# REQUESTS
**1)** Rewrite the quiz on race and education from "What are historical, economic, sociopolitical, and" up to and including "model minority myth?", substituting "caricature" for "stereotype".
**2)** Answer these questions from the quiz on race and education:
(a) In what year did the Ocean Hill-Brownsville community control movement take place?
(b) What term names the ability to name and examine the effects of structural racism?
(c) How many components of the education debt does Ladson-Billings identify?
**3)** Extend the quiz on race and education past its final line.

------ PASSAGE

Education Debt
The "New Racism"
Racialization
Confronting Racism
Key Terms
100

The common term for disparities in standardized test scores between students of different races.

What is the achievement gap?

100

This type of racism is more covert and hidden than the overt racism of the past.

What is the "new racism"?

100

The process of being categorized and treated based on perceived racial identities.

What is racialization?

100

Research highlights the instrumental role of this in the academic achievement and resilience of students of Color.

What is a positive racial identity?

100

The ability to name and examine the effects of structural racism.

What is racial literacy?

200

The four components of the education debt, according to Ladson-Billings (Achievement Gap article).

What are historical, economic, sociopolitical, and moral?

200

A form of racism where racially inequitable policies are masked as solutions to racism.

What is "antiracist" racism?

200

The stereotype that positions Asian Americans as hard-working, submissive, and academically successful.

What is the model minority myth?

200

A teacher's ability to do this is a primary component in developing students' racial literacy.

What is understand and discuss racism?

200

Theories that suggest children of color are victims of pathological lifestyles that hinder their schooling.

What are cultural deficit theories?

300

Ladson-Billings argues focusing on the achievement gap is like focusing on this, instead of the larger national debt.

What is the national budget deficit?

300

The ideology that ignores race or racial differences, often leading to the perpetuation of racism.

What is colorblindness?

300

The idea that Asian Americans are seen as inherently foreign and unassimilable.

What is the perpetual foreigner stereotype?

300

The 1968 movement where Black parents in a New York neighborhood exercised control over their local public schools.

What was the Ocean Hill-Brownsville community control movement?

300

The belief that success is always the product of individual effort, often ignoring systemic barriers.

What is meritocracy?

400

An example of a historical debt where enslaved Africans' labor profited Northern industrialists who already had access to education.

------------
------ DATA EXTRACT

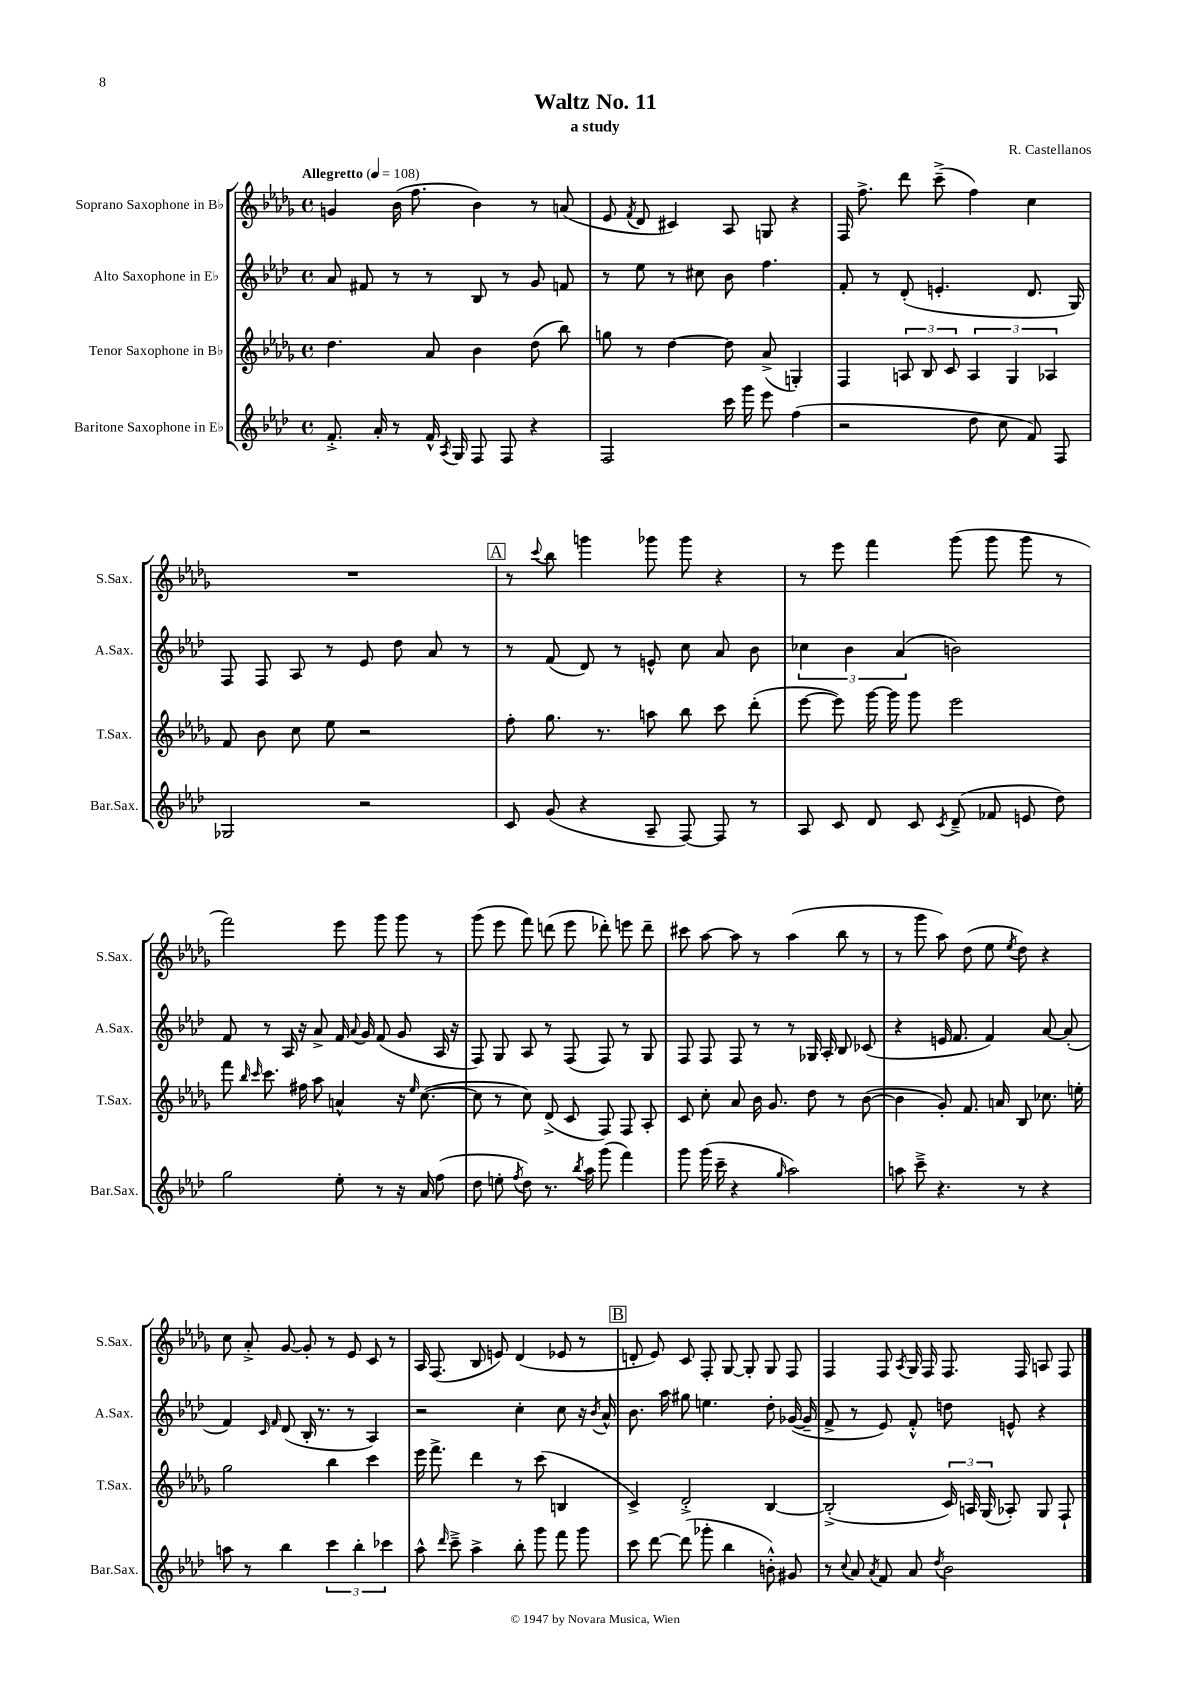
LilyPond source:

------------

# ANSWERS BELOW
**1)**
What are historical, economic, sociopolitical, and moral?

200

A form of racism where racially inequitable policies are masked as solutions to racism.

What is "antiracist" racism?

200

The caricature that positions Asian Americans as hard-working, submissive, and academically successful.

What is the model minority myth?

**2)**
(a) 1968
(b) Racial literacy
(c) Four

**3)**
What is the connection between cotton, New England mills, and public schooling?

400

Subtle racial assaults or insults that students of color often experience.

What are racial microaggressions?

400

The process by which some Asian American groups who do not fit the model minority stereotype are stereotyped in ways similar to African Americans.

What is ideological Blackening?

400

Lee et al. note that Asian immigrants created these to counter assimilation and preserve their language and culture.

What are supplementary/language schools?

400

The grouping of distinct Asian ethnic groups into one monolithic category.

What is panethnic lumping?

500

This is the disparity between what we know is right and what we actually do, representing a component of the education debt.

What is the moral debt?

500

Policies driven by privatization and market-driven goals that exacerbate racial inequities in schools.

What is neoliberal racism?

500

According to Lee et al., the model minority narrative arguably demotes Asian Americans to this, which hinges on the approval of Whites.

What is second-class citizenship?


500

Some Asian American students embrace a panethnic identity as a unifying force and a defense against this.

What is racism?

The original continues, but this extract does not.